— За неровню?!
— Патрон, не будем разрушать эту гармонию семейного мира в хижине!.. если Аврелий не любит Амариллу, то зачем раздувать в ее сердце искру дружбы в пламя страсти?
— И ты никогда…
— Никогда не скажу ей, кто ее настоящий отец, если она будет счастлива. Зачем ей это знать? зачем отрывать ее от сродной ей обстановки насильно?
— И ты в таком случае никогда не откроешь никому твое имя?
— Я не знаю, что я предприму, когда исполню мои обязанности относительно мести; очень возможно, что я удовольствуюсь положением, которое занимаю теперь. Я счастлив вполне, потому что ты меня любишь, друг мой также меня любит. Все мои заботы и желания заключаются в вас обоих.

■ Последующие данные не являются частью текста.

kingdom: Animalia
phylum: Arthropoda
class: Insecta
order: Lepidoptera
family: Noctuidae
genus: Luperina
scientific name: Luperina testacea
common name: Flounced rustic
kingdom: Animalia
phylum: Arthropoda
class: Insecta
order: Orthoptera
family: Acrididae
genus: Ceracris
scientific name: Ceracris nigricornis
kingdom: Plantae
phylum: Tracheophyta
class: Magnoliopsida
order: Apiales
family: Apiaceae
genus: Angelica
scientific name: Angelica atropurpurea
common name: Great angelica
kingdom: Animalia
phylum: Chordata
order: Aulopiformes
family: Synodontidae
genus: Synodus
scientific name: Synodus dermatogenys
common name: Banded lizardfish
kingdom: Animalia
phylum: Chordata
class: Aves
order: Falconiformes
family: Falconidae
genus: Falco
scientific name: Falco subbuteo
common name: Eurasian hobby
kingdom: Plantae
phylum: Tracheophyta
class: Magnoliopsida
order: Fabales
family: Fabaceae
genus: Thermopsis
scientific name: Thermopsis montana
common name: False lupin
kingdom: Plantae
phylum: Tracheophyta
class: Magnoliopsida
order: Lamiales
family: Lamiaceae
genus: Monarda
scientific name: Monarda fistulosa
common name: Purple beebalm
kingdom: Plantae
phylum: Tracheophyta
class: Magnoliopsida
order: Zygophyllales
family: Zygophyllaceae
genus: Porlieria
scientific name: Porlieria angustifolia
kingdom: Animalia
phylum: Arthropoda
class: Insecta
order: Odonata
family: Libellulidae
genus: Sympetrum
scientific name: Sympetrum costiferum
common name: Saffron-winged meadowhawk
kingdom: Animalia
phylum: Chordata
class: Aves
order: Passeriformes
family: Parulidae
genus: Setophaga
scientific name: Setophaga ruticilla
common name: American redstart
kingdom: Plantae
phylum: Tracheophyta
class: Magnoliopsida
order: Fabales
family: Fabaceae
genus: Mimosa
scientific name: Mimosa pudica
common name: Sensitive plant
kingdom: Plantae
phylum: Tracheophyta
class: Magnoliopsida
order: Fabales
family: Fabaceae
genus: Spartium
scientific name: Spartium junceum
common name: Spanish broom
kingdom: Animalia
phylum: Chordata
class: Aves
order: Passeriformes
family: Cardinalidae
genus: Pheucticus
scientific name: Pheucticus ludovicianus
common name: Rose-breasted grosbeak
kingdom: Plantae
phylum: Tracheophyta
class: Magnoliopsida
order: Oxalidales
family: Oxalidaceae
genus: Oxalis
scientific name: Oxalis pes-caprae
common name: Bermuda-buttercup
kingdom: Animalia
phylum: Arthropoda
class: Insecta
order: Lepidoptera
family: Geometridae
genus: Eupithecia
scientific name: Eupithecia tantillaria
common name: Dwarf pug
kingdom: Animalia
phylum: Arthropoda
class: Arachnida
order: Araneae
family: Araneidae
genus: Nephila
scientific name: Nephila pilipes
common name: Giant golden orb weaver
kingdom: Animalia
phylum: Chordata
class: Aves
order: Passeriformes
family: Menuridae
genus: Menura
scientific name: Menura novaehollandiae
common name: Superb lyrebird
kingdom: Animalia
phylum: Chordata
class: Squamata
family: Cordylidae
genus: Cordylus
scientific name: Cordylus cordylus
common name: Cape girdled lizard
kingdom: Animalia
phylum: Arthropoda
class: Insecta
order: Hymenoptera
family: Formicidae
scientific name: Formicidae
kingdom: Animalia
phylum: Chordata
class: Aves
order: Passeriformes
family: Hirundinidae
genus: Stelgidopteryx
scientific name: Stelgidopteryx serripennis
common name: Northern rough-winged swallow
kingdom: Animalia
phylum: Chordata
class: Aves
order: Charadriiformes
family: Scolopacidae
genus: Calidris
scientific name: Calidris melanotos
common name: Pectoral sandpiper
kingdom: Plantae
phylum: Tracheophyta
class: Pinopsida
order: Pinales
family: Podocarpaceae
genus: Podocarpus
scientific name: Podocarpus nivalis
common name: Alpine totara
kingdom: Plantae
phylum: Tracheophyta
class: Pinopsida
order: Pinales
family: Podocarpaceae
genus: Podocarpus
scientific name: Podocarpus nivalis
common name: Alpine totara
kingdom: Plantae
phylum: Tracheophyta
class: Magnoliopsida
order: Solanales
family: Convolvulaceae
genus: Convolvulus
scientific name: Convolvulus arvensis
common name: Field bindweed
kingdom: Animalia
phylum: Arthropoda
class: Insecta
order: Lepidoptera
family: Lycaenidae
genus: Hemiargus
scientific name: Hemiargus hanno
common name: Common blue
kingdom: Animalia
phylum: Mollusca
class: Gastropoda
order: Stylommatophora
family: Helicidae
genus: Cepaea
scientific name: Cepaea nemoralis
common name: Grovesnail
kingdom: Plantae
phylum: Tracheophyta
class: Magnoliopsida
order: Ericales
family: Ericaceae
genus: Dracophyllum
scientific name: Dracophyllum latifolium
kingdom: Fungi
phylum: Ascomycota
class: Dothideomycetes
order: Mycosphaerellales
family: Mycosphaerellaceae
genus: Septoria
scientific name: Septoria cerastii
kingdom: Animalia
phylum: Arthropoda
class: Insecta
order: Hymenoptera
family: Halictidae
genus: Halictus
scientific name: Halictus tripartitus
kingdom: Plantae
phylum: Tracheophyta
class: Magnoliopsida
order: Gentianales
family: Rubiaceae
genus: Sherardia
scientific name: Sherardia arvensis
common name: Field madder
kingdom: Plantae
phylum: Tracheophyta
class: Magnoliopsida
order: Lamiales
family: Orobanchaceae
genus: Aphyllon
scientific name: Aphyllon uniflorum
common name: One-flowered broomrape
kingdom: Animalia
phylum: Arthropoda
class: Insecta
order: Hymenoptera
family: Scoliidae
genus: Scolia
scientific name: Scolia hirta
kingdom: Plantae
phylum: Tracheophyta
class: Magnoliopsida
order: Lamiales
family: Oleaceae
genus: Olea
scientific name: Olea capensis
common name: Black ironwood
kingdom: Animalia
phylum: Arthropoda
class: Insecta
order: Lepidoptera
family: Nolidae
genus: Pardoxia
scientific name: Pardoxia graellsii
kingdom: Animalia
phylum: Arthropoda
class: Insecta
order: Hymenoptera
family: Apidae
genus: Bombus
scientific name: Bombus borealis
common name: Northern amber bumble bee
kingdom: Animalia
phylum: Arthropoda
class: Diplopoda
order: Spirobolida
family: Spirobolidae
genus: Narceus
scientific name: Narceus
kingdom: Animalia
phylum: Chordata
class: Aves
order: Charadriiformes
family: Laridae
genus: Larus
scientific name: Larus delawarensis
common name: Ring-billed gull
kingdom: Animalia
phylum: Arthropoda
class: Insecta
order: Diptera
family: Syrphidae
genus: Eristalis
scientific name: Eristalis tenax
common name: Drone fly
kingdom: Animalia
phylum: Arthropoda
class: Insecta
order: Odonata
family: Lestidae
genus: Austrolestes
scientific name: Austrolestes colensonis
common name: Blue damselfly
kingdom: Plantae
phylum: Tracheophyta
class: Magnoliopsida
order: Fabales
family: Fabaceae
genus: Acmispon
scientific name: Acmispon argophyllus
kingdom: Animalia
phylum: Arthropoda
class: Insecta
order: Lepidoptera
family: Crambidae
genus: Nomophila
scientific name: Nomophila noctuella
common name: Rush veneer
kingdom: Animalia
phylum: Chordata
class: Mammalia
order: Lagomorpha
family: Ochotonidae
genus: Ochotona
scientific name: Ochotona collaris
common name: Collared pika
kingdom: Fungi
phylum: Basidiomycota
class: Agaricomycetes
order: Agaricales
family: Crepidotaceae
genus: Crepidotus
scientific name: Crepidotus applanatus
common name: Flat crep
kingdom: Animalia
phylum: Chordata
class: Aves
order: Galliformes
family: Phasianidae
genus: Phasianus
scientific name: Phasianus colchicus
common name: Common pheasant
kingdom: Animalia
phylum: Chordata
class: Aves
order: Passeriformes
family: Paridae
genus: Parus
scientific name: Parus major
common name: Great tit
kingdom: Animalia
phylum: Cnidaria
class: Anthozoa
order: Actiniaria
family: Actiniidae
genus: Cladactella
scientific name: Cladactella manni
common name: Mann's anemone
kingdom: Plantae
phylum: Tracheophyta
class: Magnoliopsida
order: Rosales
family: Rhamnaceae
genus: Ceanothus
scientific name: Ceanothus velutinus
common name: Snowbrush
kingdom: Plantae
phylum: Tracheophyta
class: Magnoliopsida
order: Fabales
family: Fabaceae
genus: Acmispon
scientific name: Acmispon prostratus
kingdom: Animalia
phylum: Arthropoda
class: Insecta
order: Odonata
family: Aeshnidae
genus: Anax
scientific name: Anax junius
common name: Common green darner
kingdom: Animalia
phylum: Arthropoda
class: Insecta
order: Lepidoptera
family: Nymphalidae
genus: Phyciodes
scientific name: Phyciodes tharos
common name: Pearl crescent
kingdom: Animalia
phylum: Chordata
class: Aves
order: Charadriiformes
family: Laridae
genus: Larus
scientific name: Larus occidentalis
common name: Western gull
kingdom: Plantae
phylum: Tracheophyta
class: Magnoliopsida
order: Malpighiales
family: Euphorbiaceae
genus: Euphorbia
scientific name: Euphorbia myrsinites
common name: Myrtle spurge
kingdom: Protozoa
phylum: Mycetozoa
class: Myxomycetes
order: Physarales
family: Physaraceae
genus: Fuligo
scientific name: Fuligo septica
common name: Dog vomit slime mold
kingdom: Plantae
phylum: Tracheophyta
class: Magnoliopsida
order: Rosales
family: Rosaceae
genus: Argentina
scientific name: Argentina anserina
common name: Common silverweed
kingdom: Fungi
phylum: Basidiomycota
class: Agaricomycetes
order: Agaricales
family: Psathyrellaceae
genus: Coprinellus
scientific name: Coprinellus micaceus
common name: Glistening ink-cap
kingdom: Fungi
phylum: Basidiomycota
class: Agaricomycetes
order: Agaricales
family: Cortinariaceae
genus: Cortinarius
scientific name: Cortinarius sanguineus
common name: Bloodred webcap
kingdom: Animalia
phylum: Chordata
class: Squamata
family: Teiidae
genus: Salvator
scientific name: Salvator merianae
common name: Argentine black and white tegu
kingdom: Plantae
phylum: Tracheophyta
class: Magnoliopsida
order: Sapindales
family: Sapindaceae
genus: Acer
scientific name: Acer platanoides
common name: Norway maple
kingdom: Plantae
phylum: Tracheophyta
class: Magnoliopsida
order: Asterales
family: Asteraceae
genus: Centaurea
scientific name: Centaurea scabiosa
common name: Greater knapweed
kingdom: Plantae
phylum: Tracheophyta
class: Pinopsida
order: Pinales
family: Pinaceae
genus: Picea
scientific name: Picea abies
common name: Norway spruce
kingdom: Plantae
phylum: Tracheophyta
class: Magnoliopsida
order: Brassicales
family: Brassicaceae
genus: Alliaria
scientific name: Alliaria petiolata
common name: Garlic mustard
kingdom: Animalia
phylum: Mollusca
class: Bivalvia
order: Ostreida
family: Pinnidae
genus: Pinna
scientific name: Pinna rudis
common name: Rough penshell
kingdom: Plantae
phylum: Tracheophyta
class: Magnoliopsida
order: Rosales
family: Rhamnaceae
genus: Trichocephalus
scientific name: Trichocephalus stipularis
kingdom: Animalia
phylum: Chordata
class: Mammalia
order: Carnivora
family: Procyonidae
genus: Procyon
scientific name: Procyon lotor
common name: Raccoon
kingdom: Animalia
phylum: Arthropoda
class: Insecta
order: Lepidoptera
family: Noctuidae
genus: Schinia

— А если Цицерон спросит об Амарилле?
— Поверь, патрон, что ему не до нее. Он давно об ней забыл, как забыл о множестве других, вверенных ему тайн; не до нас ему теперь. Росция никогда ничего не откроет; Марк-Аврелий — умер; Катуальде не может быть желательно ссориться с мужем и со своею патронессой, Аврелией; если я ее не заставлю, она не выдаст нашей тайны.
— Каменное сердце!
— Пойдем же, патрон, в дом Лекки; не сворачивай домой; если ты меня любишь, как уверяешь, то последуй за мной. Я уж не раз при помощи евреев и Росции был тайным свидетелем сборищ заговорщиков. Ты должен видеть и слышать, что у них творится; ты должен знать, что такое кровавая клятва. Я этого требую!
— Я иду с тобой.
Они шли, не торопясь, в далекий квартал, гае был один из притонов Катилины.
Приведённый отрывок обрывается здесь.